EXERCISE BRIEF:
Output exactly the lines that come between the start of the material and the line containing "Table 1. The", both ends included, with the pictures omitted.

THE DATA:

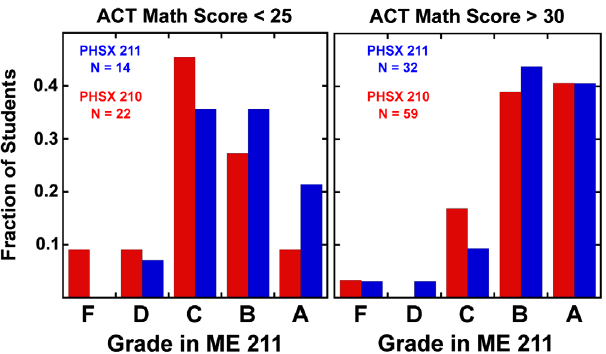
FIG. 6. The distribution of grades earned in ME 211 from the fall semester of 2015 through the spring semester of 2018 for students who completed PHSX 210 (red) or PHSX 211 (blue). Students with higher ( > 30 ) ACT math scores within each cohort were equally likely to earn higher grades. In contrast, students with lower ( < 25 ) ACT math scores were more likely to earn higher grades if they had been enrolled in PHSX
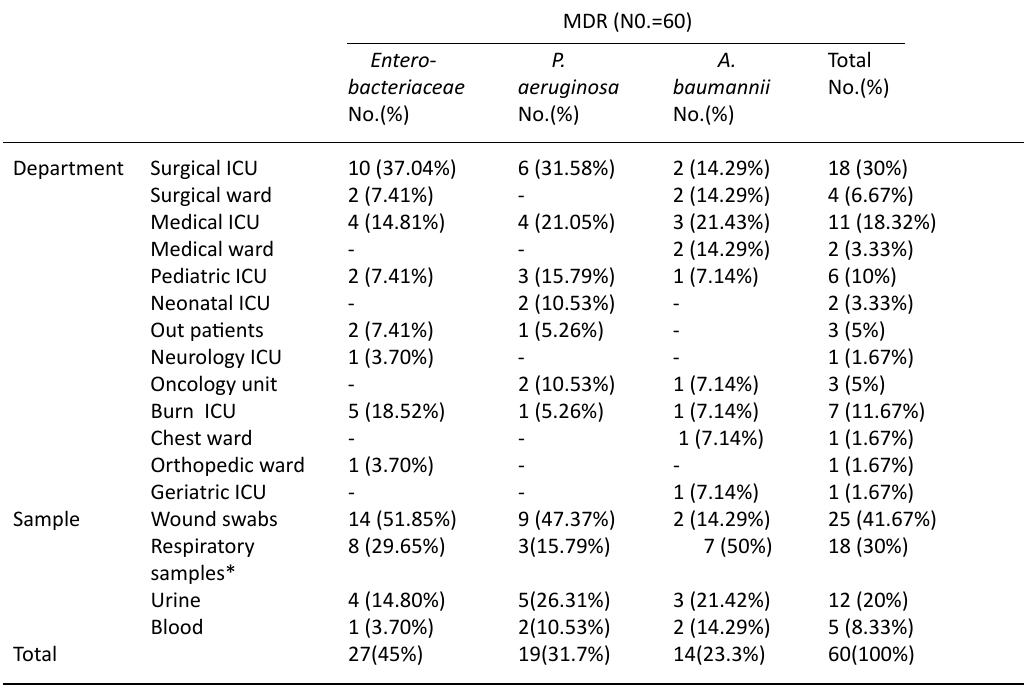
Table 1. The distribution of MDR Gram negative bacterial isolates in different wards and different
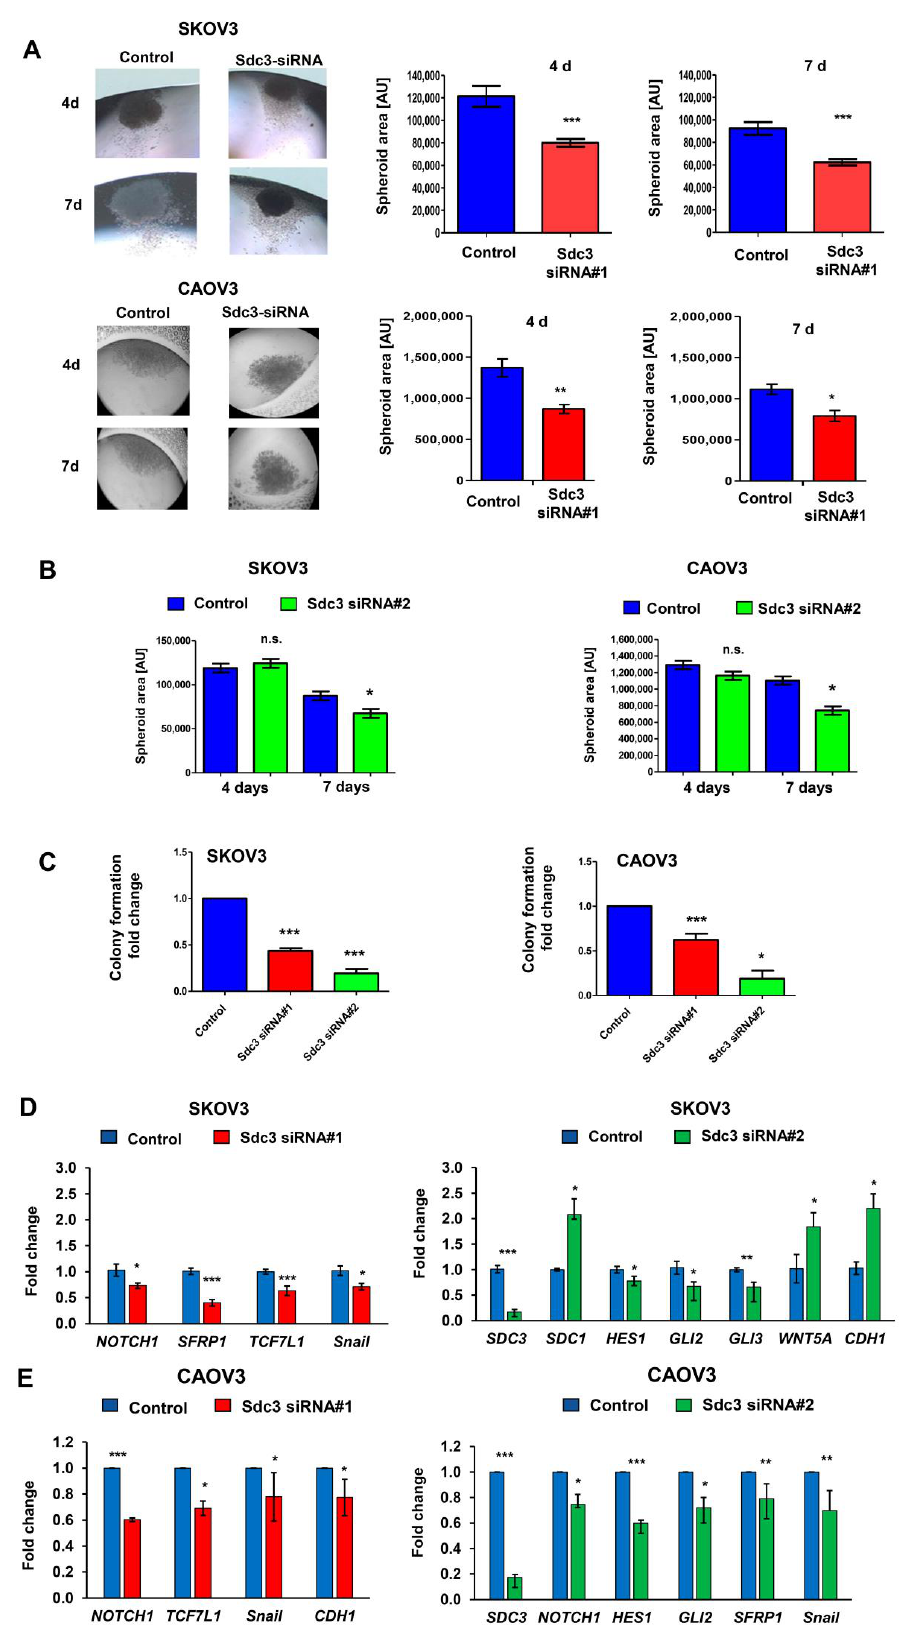
Figure 2. SDC3 depletion reduces the size of 3D SKOV3 spheroids and alters stemness-related gene expression. ( A ) Control siRNA and SDC3-siRNA#1- and #2-treated SKOV3 and CAOV3 cells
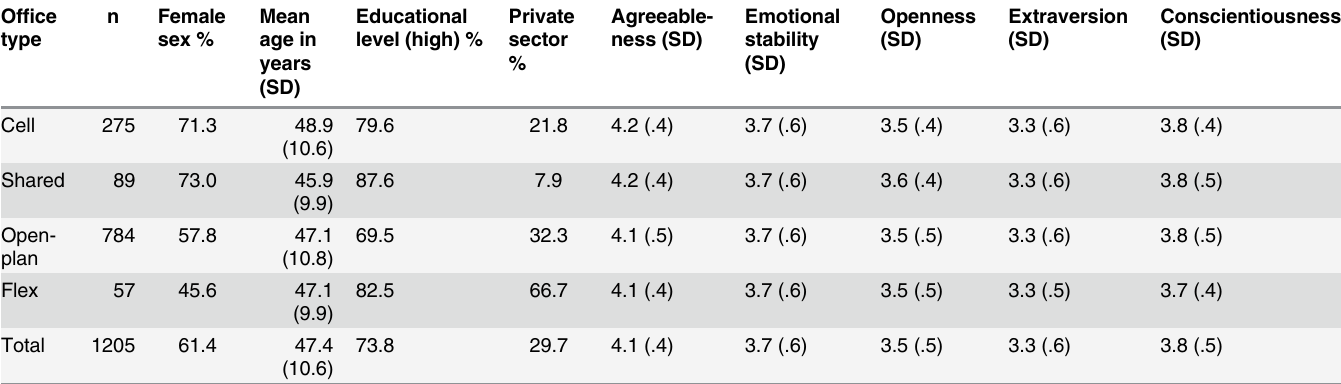
Table 1. Description of the respondents by office type ( N =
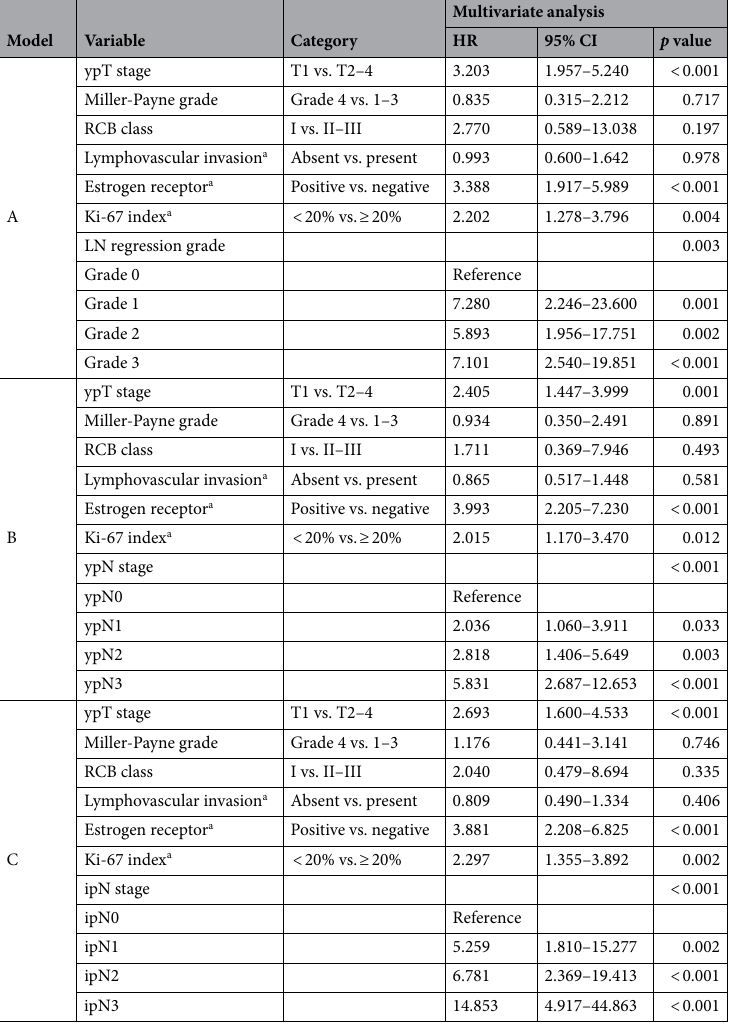
Table 5. Multivariate analyses of disease-free survival in the patient group with residual breast disease. HR hazard ratio, CI confidence interval, RCB residual cancer burden, ipN stage initial pathologic N stage. a post- NAC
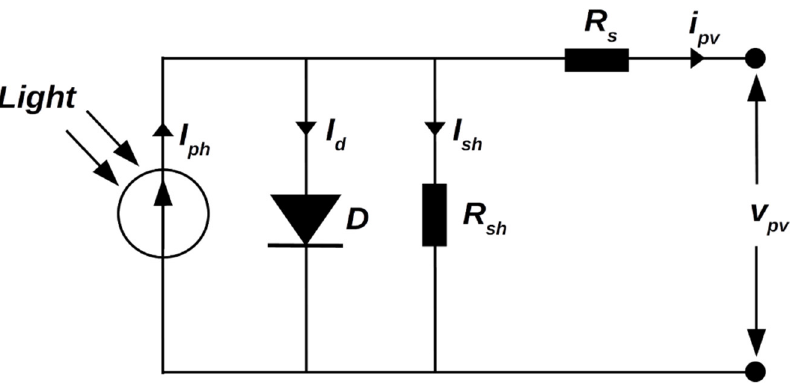
Figure 11. Solar panel performance; ( a ) the measured indoor I-V characteristic curve and ( b ) the measured outdoor I-V characteristic curve.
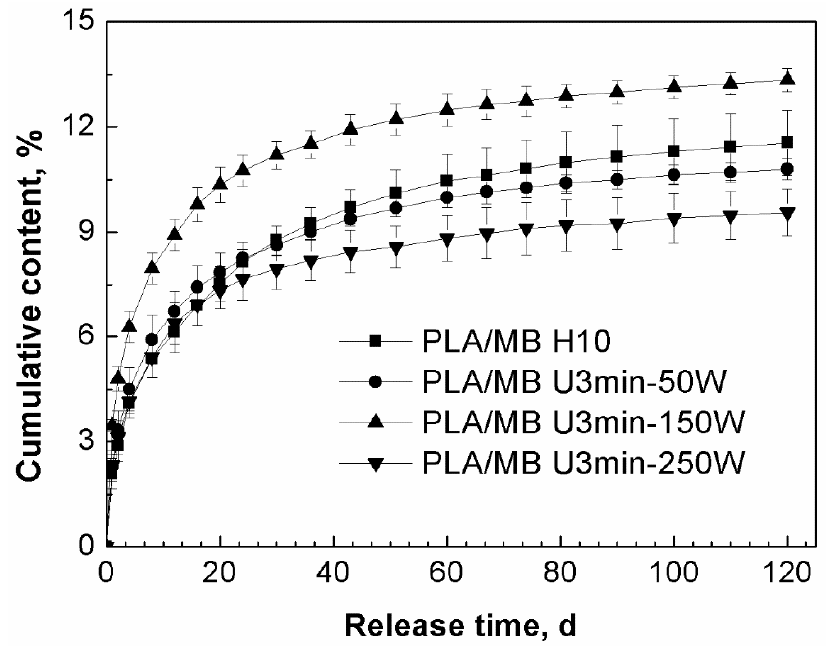
Figure 2. Effect of ultrasound on the release behavior of MB from PLA by immersion in phosphate buffered saline (PBS) for up to 120 days (PLA/ MB H10: without ultrasound treatment, PLA/MB U3 min-50 W: treated by 50 W ultrasound for 3 minutes, PLA/MB U3 min-150 W: treated by 150 W ultrasound for 3 minutes, PLA/MB U3 min-250 W: treated by 250 W ultrasound for 3 minutes).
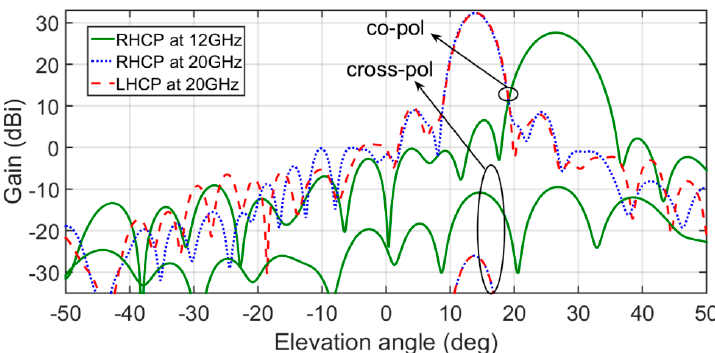
Figure 10. Simulated radiation patterns in elevation plane at 12 GHz for RHCP and 20 GHz for both RHCP and LHCP provided by designed reflectarray that radiates three circular polarization focused beams.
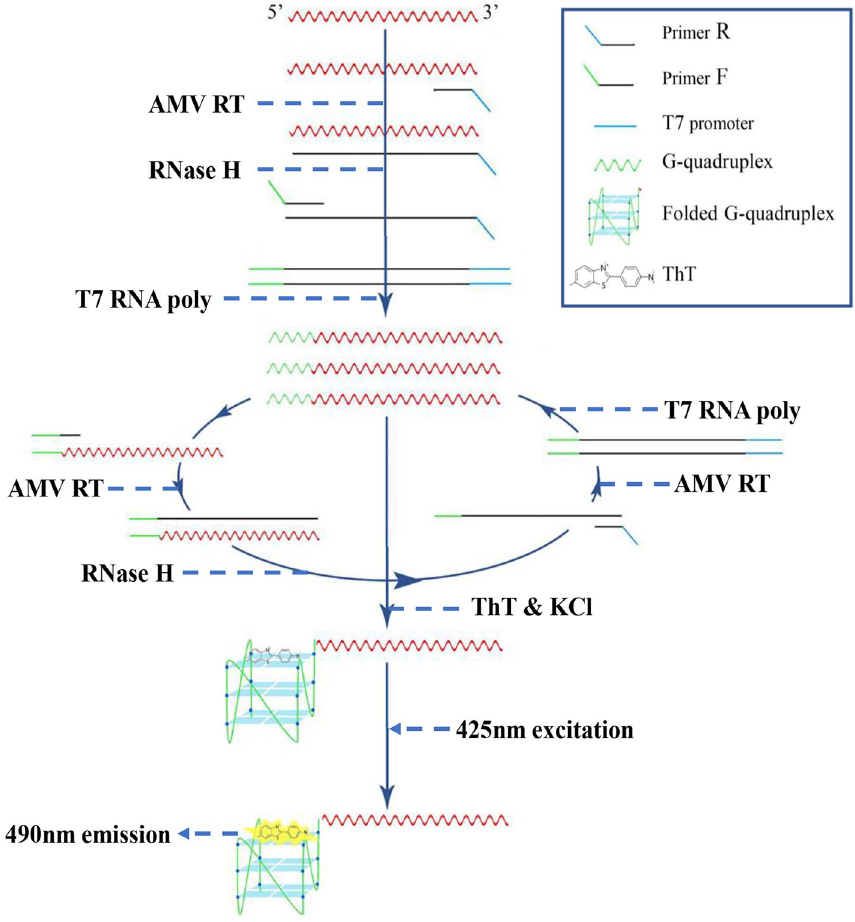
Figure 1. Principle of target RNA detection by G4-ThT-NASBA system. The G4-ThT-NASBA system features the addition of a G-quadruplex reverse complementary sequence on primer F, thereby generating an RNA product containing a G-quadruplex.These products bind to ThT with a fluorescence response detected at 425 nm excitation at 490 nm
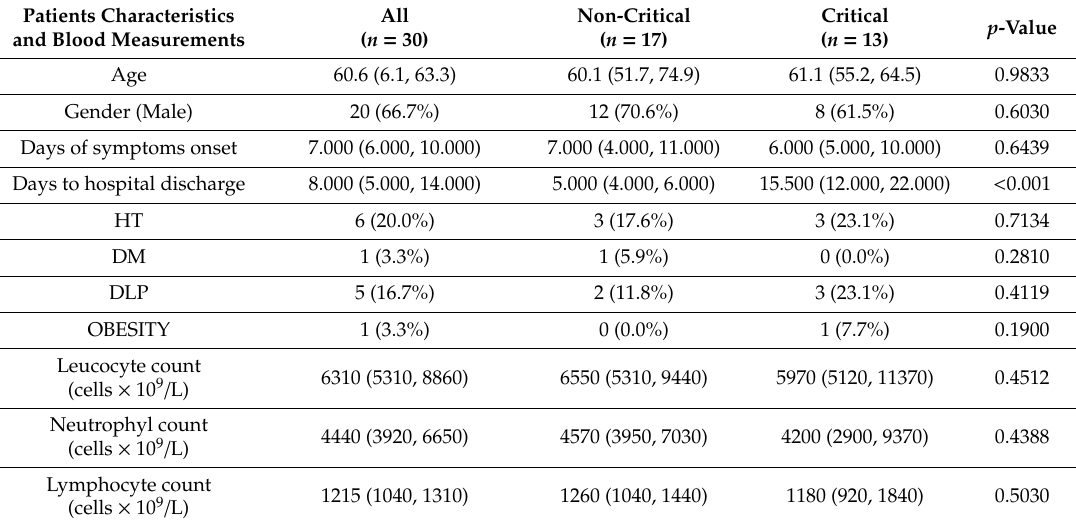
Table 1. Patients characteristics and blood measurements at time of admission and their univariate association with COVID-19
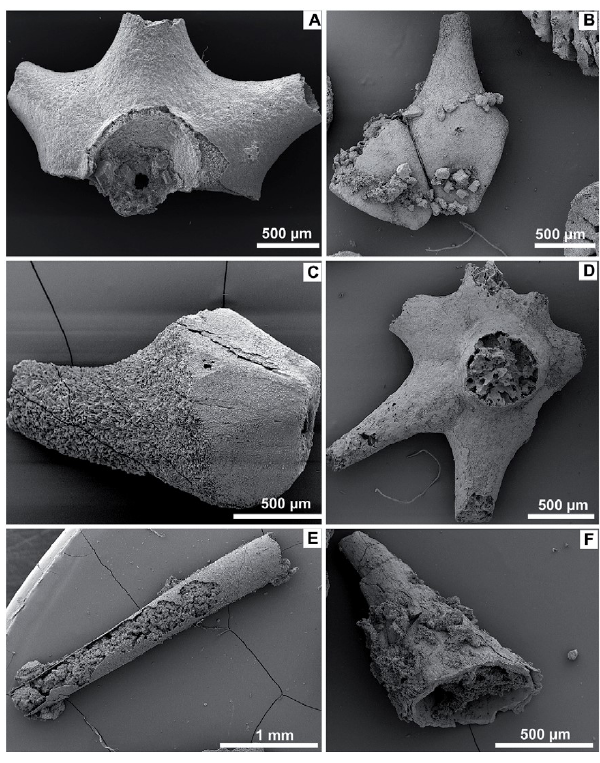
Fig. 5. Mankhan-Uul phosphorite deposit, left-bank of the Egiingol river. Problematical discoidal and circular bacterial remains of Chuaria sp. and Aspidella-like imprint from the Kheseen Formation of the Khuvsgul phosphate basin. Photograph by 05.08.2019.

RESULT BELOW:
FIG. 6. The distribution of grades earned in ME 211 from the fall semester of 2015 through the spring semester of 2018 for students who completed PHSX 210 (red) or PHSX 211 (blue). Students with higher ( > 30 ) ACT math scores within each cohort were equally likely to earn higher grades. In contrast, students with lower ( < 25 ) ACT math scores were more likely to earn higher grades if they had been enrolled in PHSX
Table 1. The distribution of MDR Gram negative bacterial isolates in different wards and different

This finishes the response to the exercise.